Opinión

CERCA DE FRANCO

Como oficial del Regimiento de su Guardia en una etapa de mi vida les pido me permitan relatar con humor algunas anécdotas de este hombre excepcionalmente conciso, lacónico y escueto, aparte de otras virtudes, como el valor y la honradez que nadie se ha atrevido a discutirle.

Cuando hice mi primera guardia y aún no había visto de cerca al Caudillo estaba yo un tanto nervioso y tenía formada la guardia minutos antes de la hora prevista para que él compareciera camino de su despacho. Pero he aquí que quien bajó primero fue su esposa, Doña Carmen Polo, y como señal de cortesía mandé firmes y la salude. Solamente un minuto después apareció él y cuando le saludé me espetó: “Teniente, mi mujer no tiene honores militares”.

Dado su comportamiento tras el 18 de Julio, que la Iglesia Católica calificó de liderazgo de una Cruzada, transcurría austera y sencillamente su vida diaria cuando el Capellán de la Casa, Monseñor Boulart, recordando que cualquier católico puede ser investido con el capelo cardenalicio sin necesidad de pertenecer al clero, decidió proponer que tal honor fuera conferido al Caudillo. Cuando se lo hicieron saber a él su respuesta fue humorísticamente concisa, dijo: “Mejor que no, la ropa talar no me iría bien”.
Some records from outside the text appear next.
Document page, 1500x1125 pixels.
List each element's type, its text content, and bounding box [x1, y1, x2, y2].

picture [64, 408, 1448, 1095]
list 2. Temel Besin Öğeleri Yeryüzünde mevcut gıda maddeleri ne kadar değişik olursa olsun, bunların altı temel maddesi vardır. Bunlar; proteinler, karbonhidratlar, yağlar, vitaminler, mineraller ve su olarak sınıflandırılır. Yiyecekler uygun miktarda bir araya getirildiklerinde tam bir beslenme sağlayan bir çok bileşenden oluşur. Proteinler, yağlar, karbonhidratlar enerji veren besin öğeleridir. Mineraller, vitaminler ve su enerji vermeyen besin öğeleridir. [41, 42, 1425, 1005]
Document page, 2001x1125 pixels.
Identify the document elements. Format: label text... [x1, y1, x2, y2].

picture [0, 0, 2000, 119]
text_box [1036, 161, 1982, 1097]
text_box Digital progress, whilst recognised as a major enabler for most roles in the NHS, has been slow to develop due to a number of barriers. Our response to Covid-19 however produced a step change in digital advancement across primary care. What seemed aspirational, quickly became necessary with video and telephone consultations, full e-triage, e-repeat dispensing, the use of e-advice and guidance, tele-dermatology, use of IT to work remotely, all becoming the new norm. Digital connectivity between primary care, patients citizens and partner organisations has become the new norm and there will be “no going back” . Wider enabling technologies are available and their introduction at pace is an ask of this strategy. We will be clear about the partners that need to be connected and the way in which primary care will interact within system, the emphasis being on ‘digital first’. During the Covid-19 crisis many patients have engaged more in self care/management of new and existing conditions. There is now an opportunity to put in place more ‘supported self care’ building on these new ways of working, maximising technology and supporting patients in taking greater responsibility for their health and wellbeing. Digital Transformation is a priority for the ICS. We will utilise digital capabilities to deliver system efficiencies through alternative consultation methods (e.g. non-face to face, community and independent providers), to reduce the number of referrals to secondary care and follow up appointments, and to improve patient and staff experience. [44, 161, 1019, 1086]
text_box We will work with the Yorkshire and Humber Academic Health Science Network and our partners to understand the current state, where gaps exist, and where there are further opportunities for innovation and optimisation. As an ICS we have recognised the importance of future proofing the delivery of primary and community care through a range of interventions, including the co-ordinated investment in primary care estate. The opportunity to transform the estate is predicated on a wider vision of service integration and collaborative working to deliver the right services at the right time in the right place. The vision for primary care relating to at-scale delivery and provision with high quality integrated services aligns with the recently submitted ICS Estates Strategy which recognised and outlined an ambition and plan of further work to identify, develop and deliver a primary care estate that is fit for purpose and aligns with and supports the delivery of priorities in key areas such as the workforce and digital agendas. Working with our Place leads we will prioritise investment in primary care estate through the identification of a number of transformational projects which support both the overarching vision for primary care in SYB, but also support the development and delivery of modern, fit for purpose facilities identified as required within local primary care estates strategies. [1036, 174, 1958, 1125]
Entre las cualidades del personaje estaba sin duda el realismo. Con motivo de una cacería, deporte al que era tan aficionado, ya tenía edad  avanzada y se retiro pronto al Parador de la Arruzafa, y tras él le siguió toda la asistencia pues más que a cazar  quienes acudían lo hacían para estar cerca de él. Pronto se comenzó a conversar animadamente  y el tema elegido fue el del heroísmo  y la grandeza en la hora de la muerte, pronunciándose casi todos los que hablaban de forma grandilocuente y exagerada. Algo nervioso el Almirante Nieto Antúnez le dio entrada, diciendo: “¿no nos va a dar su opinión, Excelencia , sobre lo que hablamos?”. Y surgió la vocecilla de Franco en estos términos: ” Si voy relatarles un sucedido en la retirada de Xauen, en la campaña africana, protagonizada por la Bandera del Tercio que yo mandaba. En tal situación ordené a uno de mis oficiales, el Alférez San Jose, que aguantara en su blocao hasta que acabara la operación y que se le retiraría en último lugar. Pero vicisitudes propias del combate hicieron imposible el contacto con él y así se le comunicó y… ¿saben ustedes lo que me contestó?  – gran expectación entre la audiencia esperando una frase grandilocuente -: “muero cagándome en España que sólo pare hijos de puta incapaces de venir a salvarme “. Y añadió el Caudillo: “los hombres mueren cumpliendo con su deber, pero contentos no; ni dando vivas a ésto o lo otro”. Y aún añadió: “al día siguiente le propuse para la Laureada”. Clara lección de realismo.

Con motivo del desembarco de Alhucemas, el General Dictador Primo de Rivera decidió desplazarse al Protectorado para sondear la opinión de los Jefes de Unidad sobre la conveniencia de tal difícil operación. Una vez reunidos Primo de Rivera no dejó de advertir que todo lo que estaba preparado para almorzar después eran platos de huevos en todas sus formas. Extrañado requirió al General Sanjurjo preguntándole si es que tenían dificultades de abastecimiento y no tenían otra cosa. En ese momento surgió la vocecilla de Franco diciendo lo siguiente: “es que, mi General, si no se desembarca en Alhucemas los huevos nos van a sobrar a todos”. Primo de Rivera naturalmente se cabreó y quiso arrestar al atrevido jefe de la Legión, aunque Sanjurjo se ocupó de que la anécdota no llegara a más.

Creo que lo que he relatado, y otras muchas que podría añadir, retratan suficientemente a este gran soldado conciso, lacónico y heróico como dije al principio. La persona con menos cuento que he tenido oportunidad de conocer.